This is a Major debating point
A lot has been said theoretically about this. You have re-discovered an long running argument in the philosophy of physics.
It is often called the "bucket argument" as one of the most famous examples is a bucket of water that is spinning, and so the water level is not flat (bulges up the sides centrifugally) just like your example with the earth's seas bulging at the equator.
It is a longstanding problem amongst philosophers of physics. One of them (Ernst Mach) was especially concerned about this and his concerns fed into the development of general relativity. Mach believed that all motion must be relative, so that the centrifugal force driving the water to bulge outwards at the equator is actually caused by "the fixed stars" (somehow), so that in an empty universe with just the Earth alone you wouldn't know if it was spinning or not and the water would not bulge.
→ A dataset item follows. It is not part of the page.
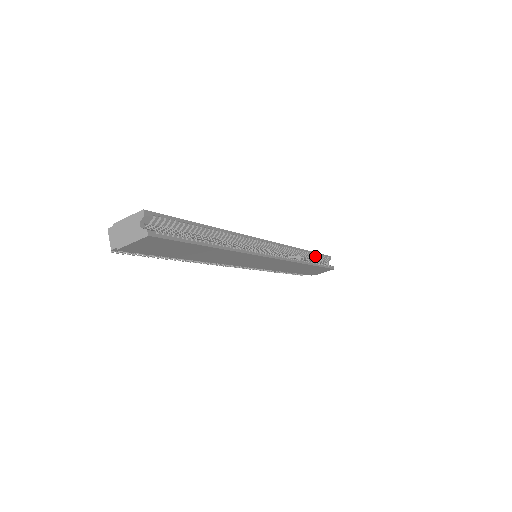
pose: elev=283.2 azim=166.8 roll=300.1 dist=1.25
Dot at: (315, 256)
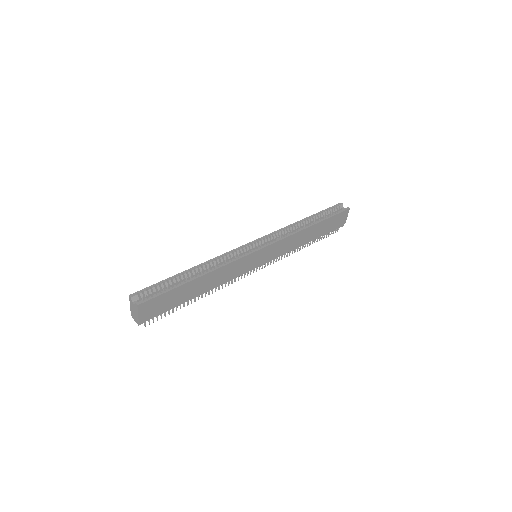
Dot at: (318, 216)
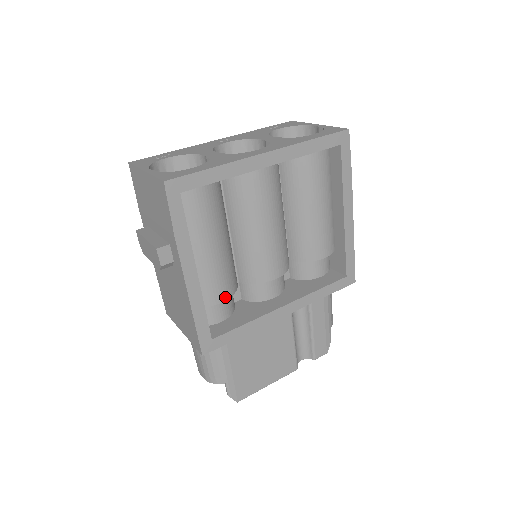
However, General Relativity failed to fix this problem. With GR in an empty universe with just a bucket of water (or the Earth), the bucket/Earth still knows if it is spinning or not.
Their are two camps on what this means:
(1) - Our best theory of physics tells us that rotation is absolute not relative. So it probably is. Stuff "just knows" when it is spinning, this needs no special explanation.
(2) - This is a really big problem, and shows that General Relativity isn't entirely right. One day we will find a better theory that fixes it so that things can only tell when they are spinning through interaction with other things.
Their are people in both camps. We may never know which group is right.